» Work request 1
Answer these questions from the debate excerpt:
(a) What did Mr. Caldwell say he only wished to know?
(b) Whose remarks does Mr. James Galloway say he will address?
(c) What did the Clerk read at the end?

» Passage

Mr. Caldwell observed, that he only wished to know why they had assumed the name of the people.
Mr. James Galloway—Mr. Chairman, I trust we shall not take up more time on this point. I shall just make a few remarks on what has been said by the gentleman from Halifax. He has gone through our distresses, and those of the other states. As to the weakness of the Confederation, we all know it. A sense of this induced the different states to send Delegates to Philadelphia. They had given them certain powers; we have seen them, they are now upon the table. The result of their deliberations is now upon the table also. As they have gone out of the line which the states pointed out to them, we, the people are to take it up and consider it. The gentlemen who framed it, have exceeded their powers, and very far. They will be able perhaps to give reasons for so doing. If they can shew us any reasons, we will no doubt take notice of them. But, on the other hand, if our civil and religious liberties are not secured, and proper checks provided, we have the power in our own hand to do with it as we think proper. I hope gentlemen will permit us to proceed.
The Clerk then read the first section of the first article.

» Provided data
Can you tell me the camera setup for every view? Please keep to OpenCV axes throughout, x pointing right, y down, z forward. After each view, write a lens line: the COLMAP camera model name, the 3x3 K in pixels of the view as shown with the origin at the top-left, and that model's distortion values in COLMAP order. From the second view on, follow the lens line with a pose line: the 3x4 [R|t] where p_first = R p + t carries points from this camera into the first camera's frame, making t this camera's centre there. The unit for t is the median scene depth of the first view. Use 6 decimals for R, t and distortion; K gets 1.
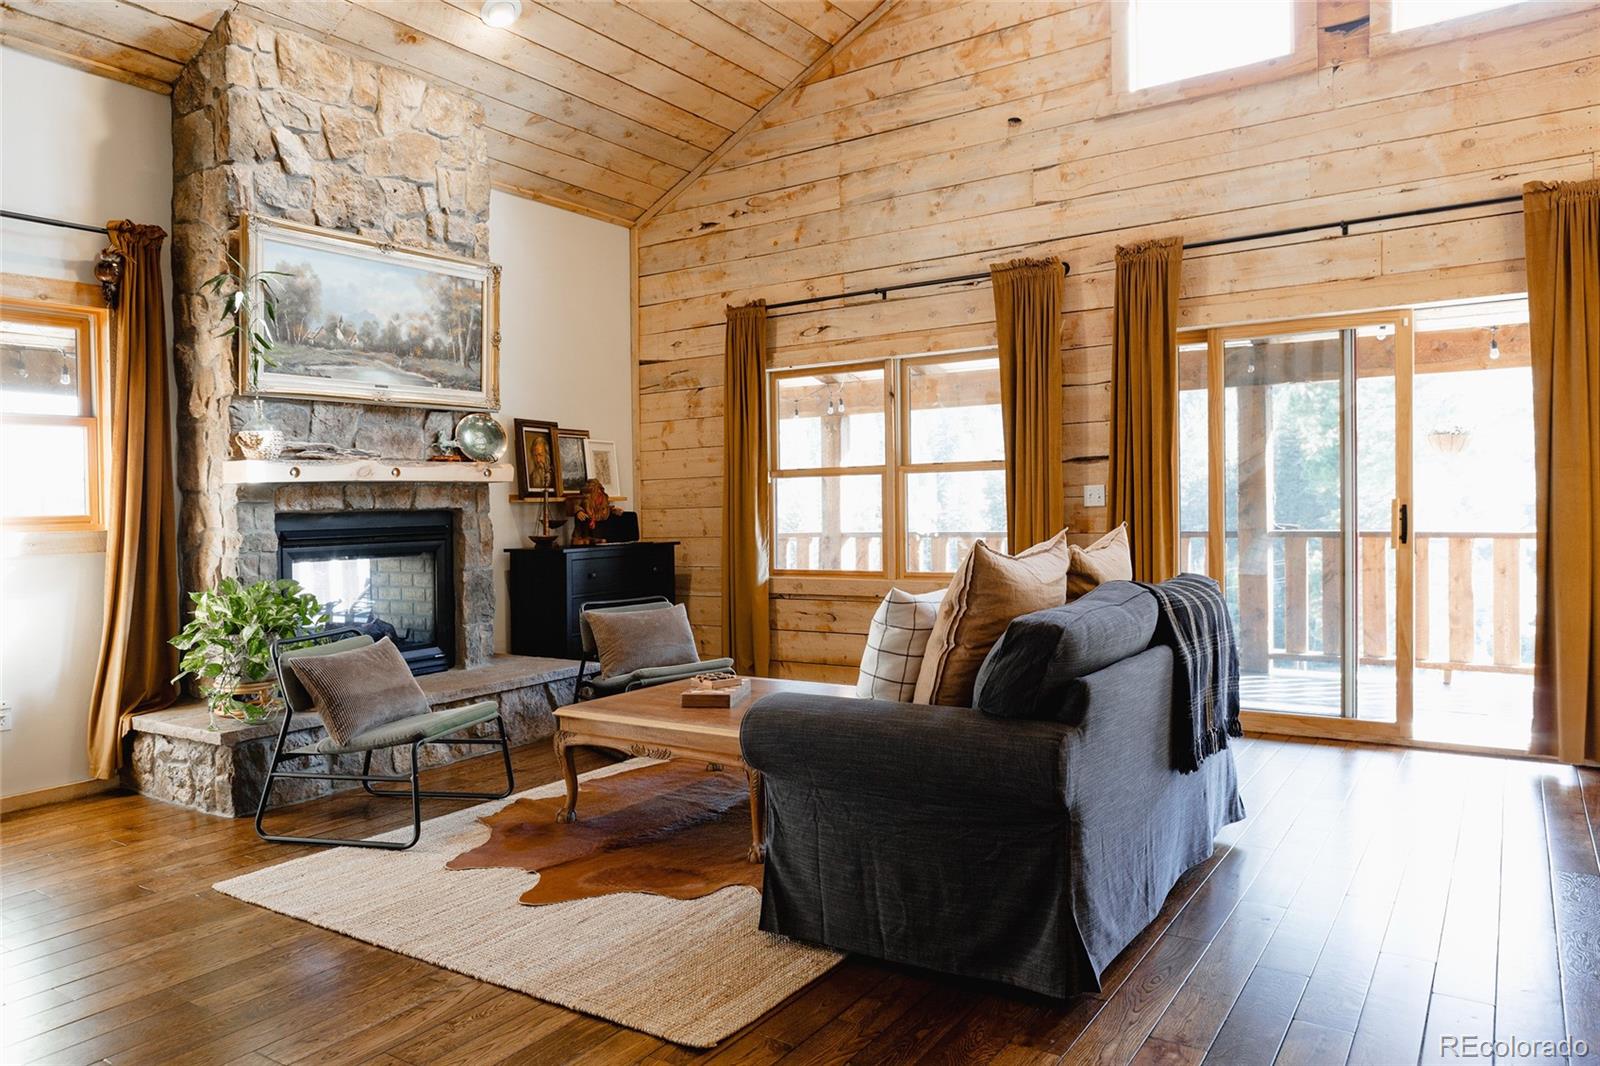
lens RADIAL K [[1089.5, 0, 788.7], [0, 1089.5, 507.8], [0, 0, 1]] dist [-0.022743, 0.015189]
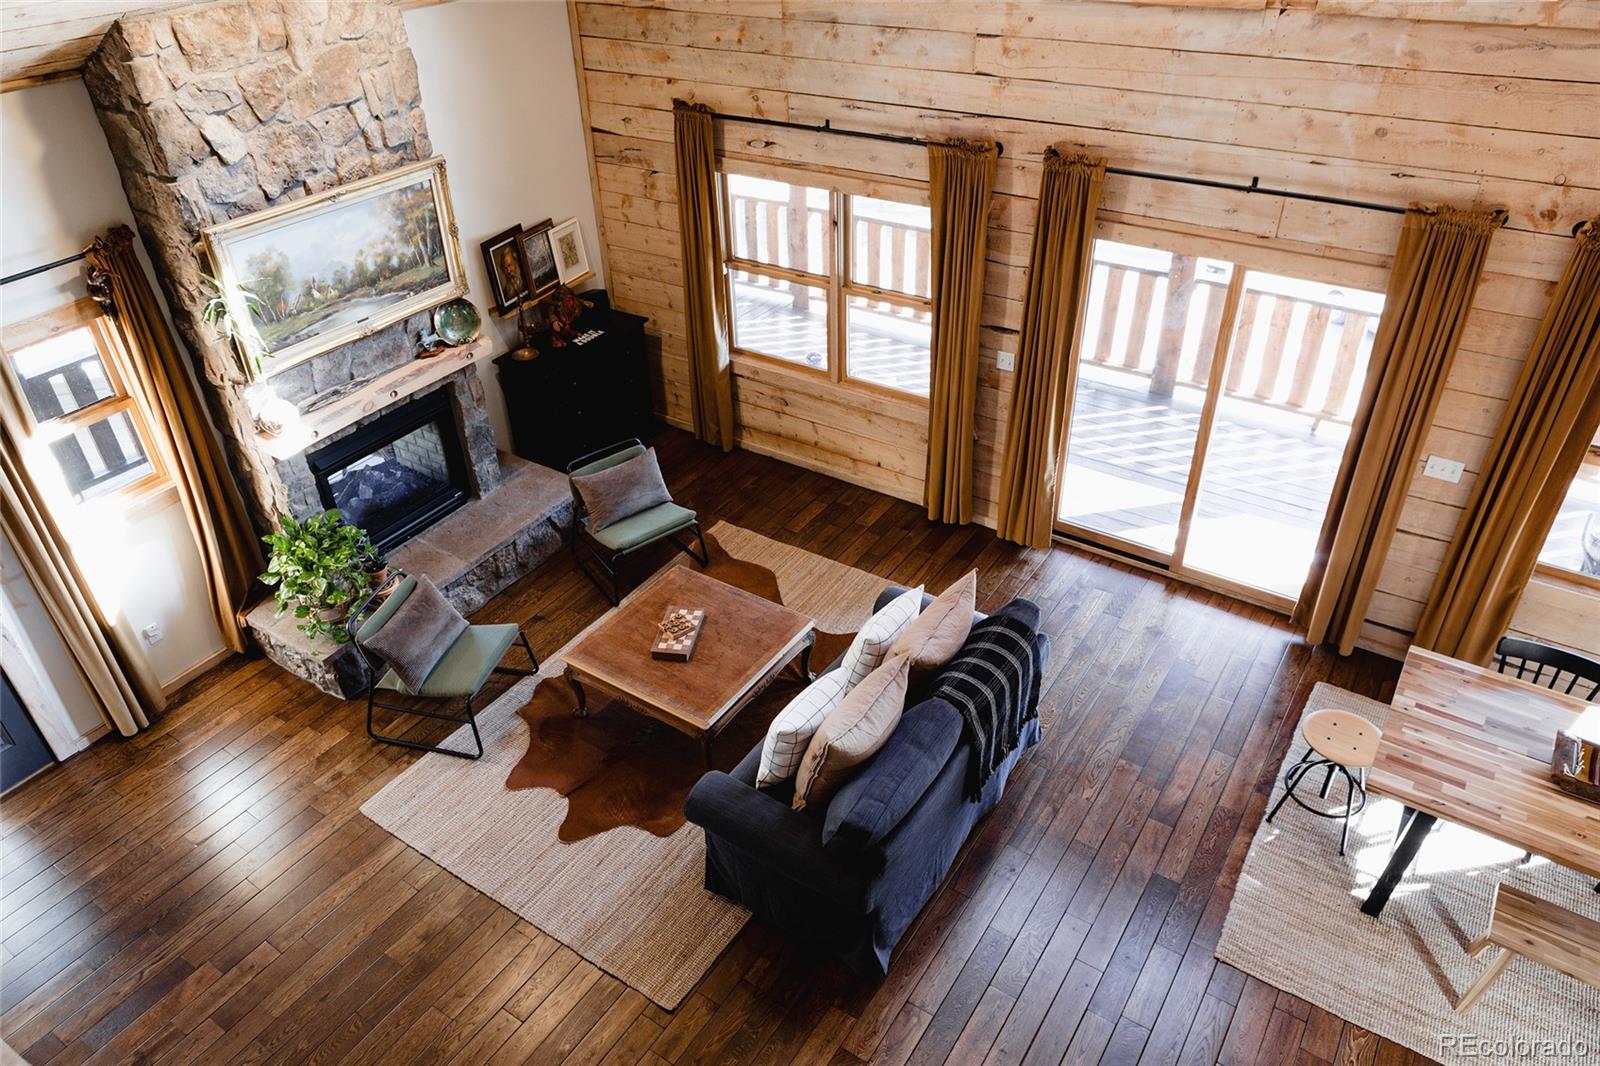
lens RADIAL K [[1089.5, 0, 794.6], [0, 1089.5, 534.9], [0, 0, 1]] dist [-0.022743, 0.015189]
pose [[0.999813, -0.016688, -0.009737, 0.069062], [0.019274, 0.826326, 0.562863, -0.506052], [-0.001347, -0.562945, 0.826493, -0.040569]]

» Work request 2
Please copy out the rows from their start through the line holding "534.9], [0, 0, 1]] dist [-0.022743, 0.015189]", inclusive, and leave out the pictures.

» Answer space 1
(a) Why they had assumed the name of the people.
(b) Those of the gentleman from Halifax.
(c) The first section of the first article.

» Answer space 2
Can you tell me the camera setup for every view? Please keep to OpenCV axes throughout, x pointing right, y down, z forward. After each view, write a lens line: the COLMAP camera model name, the 3x3 K in pixels of the view as shown with the origin at the top-left, and that model's distortion values in COLMAP order. From the second view on, follow the lens line with a pose line: the 3x4 [R|t] where p_first = R p + t carries points from this camera into the first camera's frame, making t this camera's centre there. The unit for t is the median scene depth of the first view. Use 6 decimals for R, t and distortion; K gets 1.
lens RADIAL K [[1089.5, 0, 788.7], [0, 1089.5, 507.8], [0, 0, 1]] dist [-0.022743, 0.015189]
lens RADIAL K [[1089.5, 0, 794.6], [0, 1089.5, 534.9], [0, 0, 1]] dist [-0.022743, 0.015189]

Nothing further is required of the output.